1. The problem statement, all variables and given/known data
A ship's engine supplies power of 85MW, which propels the ship of mass 5.3×106 kg across the sea at its top speed of 11$ms^{−1}$. The frictional force exerted on the ship by the sea is directly proportional to its speed. If it starts at top speed and then travels in a straight line, how far will it go after the engines stop?

2. Relevant equations

3. The attempt at a solution
I thought the ship would start of with energy $\frac{1}{2}mv^2$, and that the work done by friction has to equal this amount for the ship to stop. It says friction is proportional to speed and from dimensional analysis I need units of kgm$s^{-2}$, mass and time also have to be included in the equation for friction, and it has to be inversely proportional to time so that $F = \frac{mv}{t}$ and work done $= \int F dx = \frac{mvx}{t}$. There should probably also be some kind of constant of proportionality in there.

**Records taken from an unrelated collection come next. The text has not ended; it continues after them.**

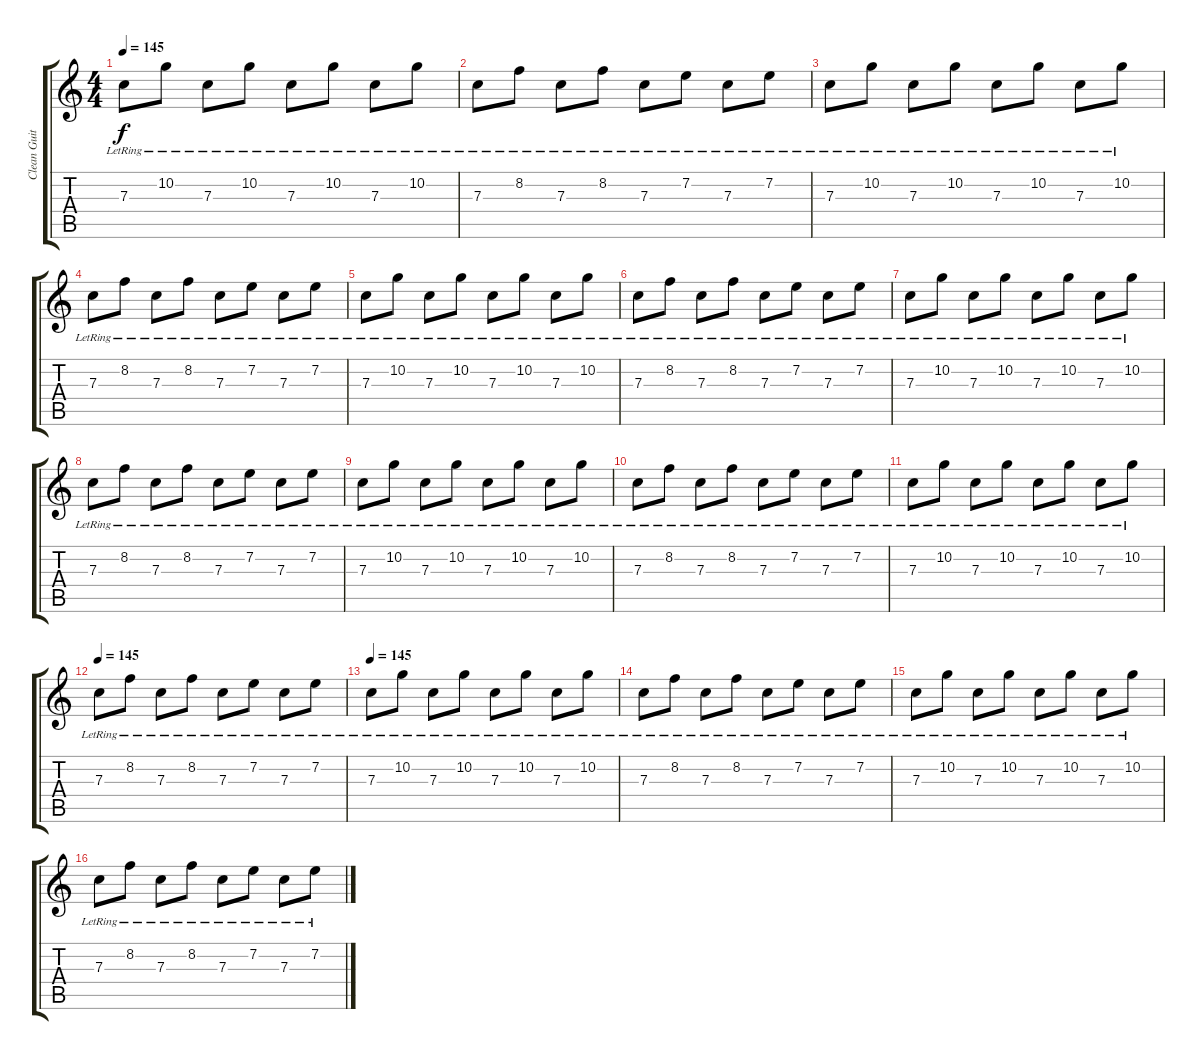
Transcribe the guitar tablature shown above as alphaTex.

\track ("Clean Guitar" "Clean Guit") {instrument electricguitarclean}
\staff {score tabs}
\tuning (D4 A3 F3 C3 G2 C2) {hide}
\ts (4 4)
\tempo 145
\clef g2
\ks c
7.3{lr}.8{dy f} 10.2{lr}.8 7.3{lr}.8 10.2{lr}.8 7.3{lr}.8 10.2{lr}.8 7.3{lr}.8 10.2{lr}.8 |
7.3{lr}.8 8.2{lr}.8 7.3{lr}.8 8.2{lr}.8 7.3{lr}.8 7.2{lr}.8 7.3{lr}.8 7.2{lr}.8 |
7.3{lr}.8 10.2{lr}.8 7.3{lr}.8 10.2{lr}.8 7.3{lr}.8 10.2{lr}.8 7.3{lr}.8 10.2{lr}.8 |
7.3{lr}.8 8.2{lr}.8 7.3{lr}.8 8.2{lr}.8 7.3{lr}.8 7.2{lr}.8 7.3{lr}.8 7.2{lr}.8 |
7.3{lr}.8 10.2{lr}.8 7.3{lr}.8 10.2{lr}.8 7.3{lr}.8 10.2{lr}.8 7.3{lr}.8 10.2{lr}.8 |
7.3{lr}.8 8.2{lr}.8 7.3{lr}.8 8.2{lr}.8 7.3{lr}.8 7.2{lr}.8 7.3{lr}.8 7.2{lr}.8 |
7.3{lr}.8 10.2{lr}.8 7.3{lr}.8 10.2{lr}.8 7.3{lr}.8 10.2{lr}.8 7.3{lr}.8 10.2{lr}.8 |
7.3{lr}.8 8.2{lr}.8 7.3{lr}.8 8.2{lr}.8 7.3{lr}.8 7.2{lr}.8 7.3{lr}.8 7.2{lr}.8 |
7.3{lr}.8 10.2{lr}.8 7.3{lr}.8 10.2{lr}.8 7.3{lr}.8 10.2{lr}.8 7.3{lr}.8 10.2{lr}.8 |
7.3{lr}.8 8.2{lr}.8 7.3{lr}.8 8.2{lr}.8 7.3{lr}.8 7.2{lr}.8 7.3{lr}.8 7.2{lr}.8 |
7.3{lr}.8 10.2{lr}.8 7.3{lr}.8 10.2{lr}.8 7.3{lr}.8 10.2{lr}.8 7.3{lr}.8 10.2{lr}.8 |
\tempo 145
7.3{lr}.8 8.2{lr}.8 7.3{lr}.8 8.2{lr}.8 7.3{lr}.8 7.2{lr}.8 7.3{lr}.8 7.2{lr}.8 |
\tempo 145
7.3{lr}.8 10.2{lr}.8 7.3{lr}.8 10.2{lr}.8 7.3{lr}.8 10.2{lr}.8 7.3{lr}.8 10.2{lr}.8 |
7.3{lr}.8 8.2{lr}.8 7.3{lr}.8 8.2{lr}.8 7.3{lr}.8 7.2{lr}.8 7.3{lr}.8 7.2{lr}.8 |
7.3{lr}.8 10.2{lr}.8 7.3{lr}.8 10.2{lr}.8 7.3{lr}.8 10.2{lr}.8 7.3{lr}.8 10.2{lr}.8 |
7.3{lr}.8 8.2{lr}.8 7.3{lr}.8 8.2{lr}.8 7.3{lr}.8 7.2{lr}.8 7.3{lr}.8 7.2{lr}.8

Equating the two energy equations gives me $x = \frac{vt}{2}$ but I don't know t, so that's no good. And I don't know what else to try. Thanks for any help!

2. Apr 20, 2017

BvU

You have two expressions for the energy per second: one from the 85 MW and one from F ds.
You know F = 0 if v = 0 and that F(v) is linear. So you can find F as a function of v

3. Apr 20, 2017

haruspex

No, it just says that the constant of proportionality has dimension mass/time. This need not have anything to do with the mass of the ship nor the time since the engines stopped. F=kv for some constant k.
How can you also relate F and v via acceleration?

4. Apr 20, 2017

Kara386

Oops. Ok so it's a case of F = kv maybe plus some constant c, except as BvU says for F=0 v=0 so then there can't be a $c$. Then I think I can use P = Fv to find out the force of friction, so $85MW = F \times 11$m$s^{-1}$ meaning when the boat travels at max speed $F = 7.7\times 10^6$, and from that $k=7\times 10^5$. Then it's a differential equation. Thanks! :)

5. Apr 20, 2017

BvU

Didn't want to give it away too much ..., but yes